The value of Indian exports was down 6.6% year-over-year to US$ 32.81 billion in January, according to new government data.
However, that decline was slower than the 12% deceleration reported in December 2022.
“Exports continue to remain in the negative territory mainly on account of global slowdown and rising inflation giving dent to the international demand,” said A Sakthivel, president of the Federation of Indian Export Organisations (FIEO).
He further noted that “as expected, the challenges still continue due to recession like situation in most economies across the world.”
Sakthivel went on to explain, “The decline in exports during the month is also a reflection of the continued geo-political tensions between Russia and Ukraine, tightening global financial conditions and contraction in demand. High inventories and volatility in currencies have further added to such a challenging situation.”
Despite the challenges, FIEO is hopeful that the export industry will register respectable growth in the current fiscal year (2022-23), which ends on 31 March.
India’s merchandise exports hit a new high of US$417.81 billion in 2021-22, surpassing the government’s target goal of US$400 billion.
As a consequence of the export-import trade downturn, container volumes at Indian ports have slowed in recent months.
From April 2022 through January 2023, the first 10 months of fiscal 2022-23, the country’s 12 government ports, commonly known as major ports, together handled 9.45 million TEUs, up 1.2% from 9.34 million TEUs a year earlier. Of this, Nhava Sheva Port (JNPA) contributed about 5 million TEUs, compared with 4.7 million TEUs in the same 10-month period of 2021-22.

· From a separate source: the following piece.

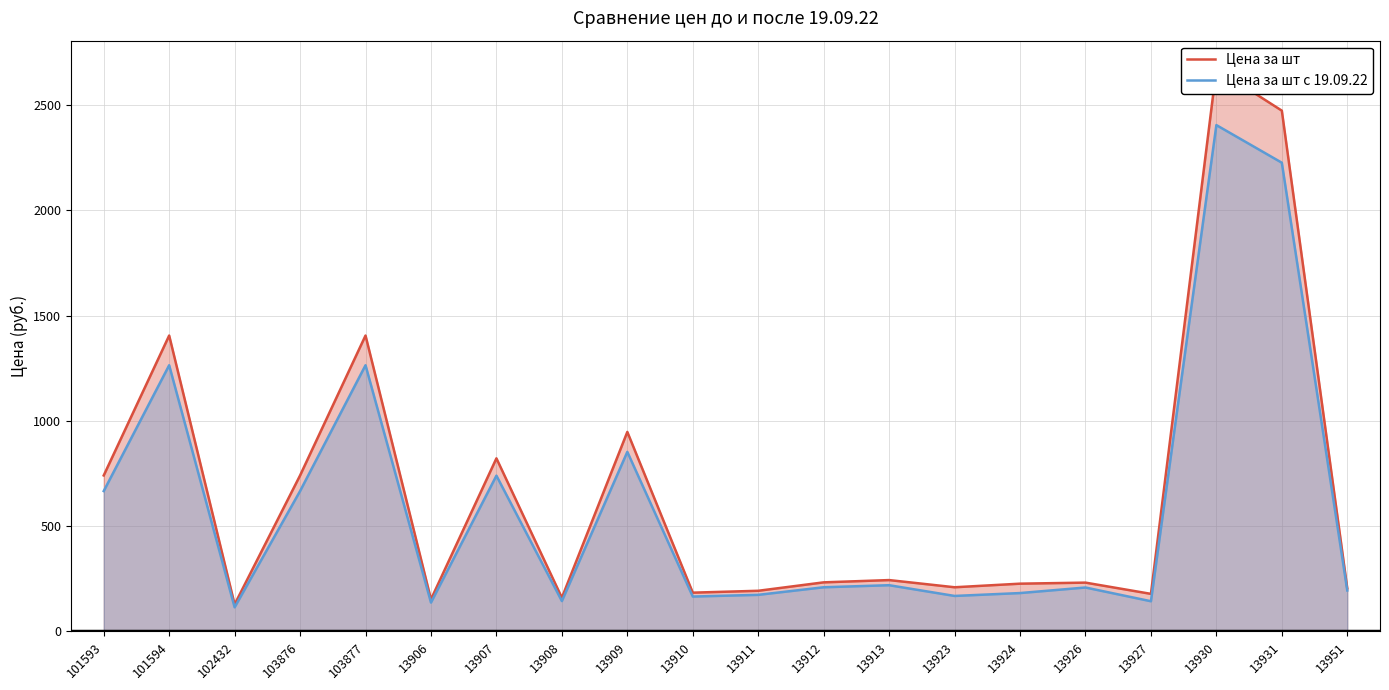

Which category has the highest value across all series?

13930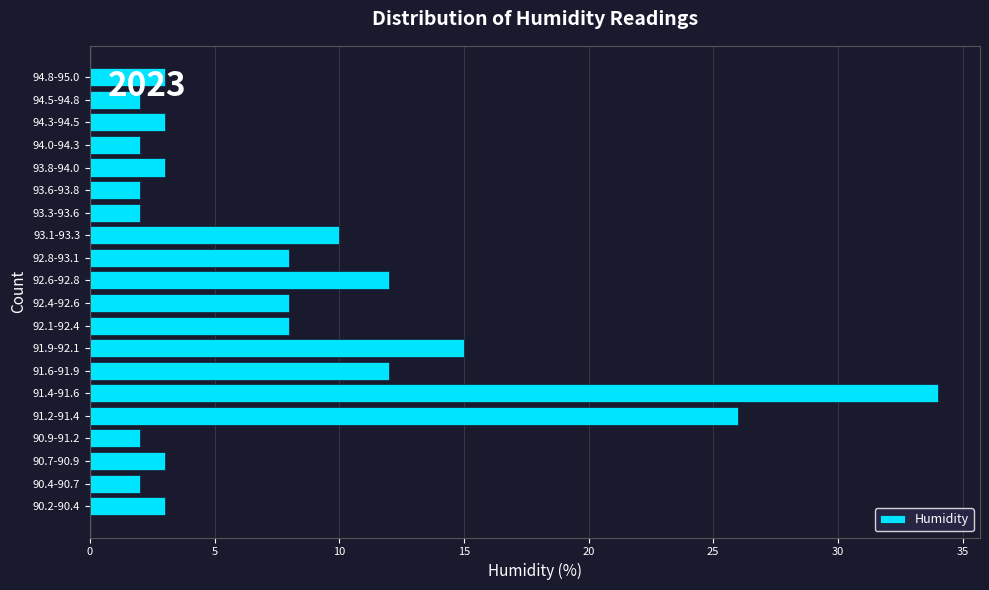

What is the maximum value shown in the chart?

34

For the whole of 2022, the port saw an all-time high of 5.9 million TEUs, a year-over-year gain of 5.8%
“The year 2022 was phenomenal for JNPA as we achieved the milestone of handling the highest-ever traffic at the port,” said chairman Sanjay Sethi in a statement, pointing out that “the performance of all our terminal operators is noteworthy.”
Amid growing competition from privately-operated minor ports, Chennai Port’s throughput for the first 10 months of the fiscal year 2022-23 dropped to 1.2 million TEUs from 1.3 million TEUs, data shows.
At the same time, Adani Group’s Mundra Port continues to consolidate its market share, aided by more long-haul service additions. The country’s busiest container handler ended January with 569,263 TEUs, up from 549,432 TEUs in December, according to exclusive data obtained by Container News.
According to the data, the four Adani Group-controlled Mundra terminals together handled 471,646 TEUs last month, versus 451,491 TEUs during December. Of this, transshipment handling stood at 135,320 TEUs, up from 134,269 TEUs in December.
“We are confident of continuing our strong performance in the coming quarters given the presence of various catalysts, particularly the operational ramp up of facilities commissioned/acquired in the last few months,” Adani Group said in a recent statement.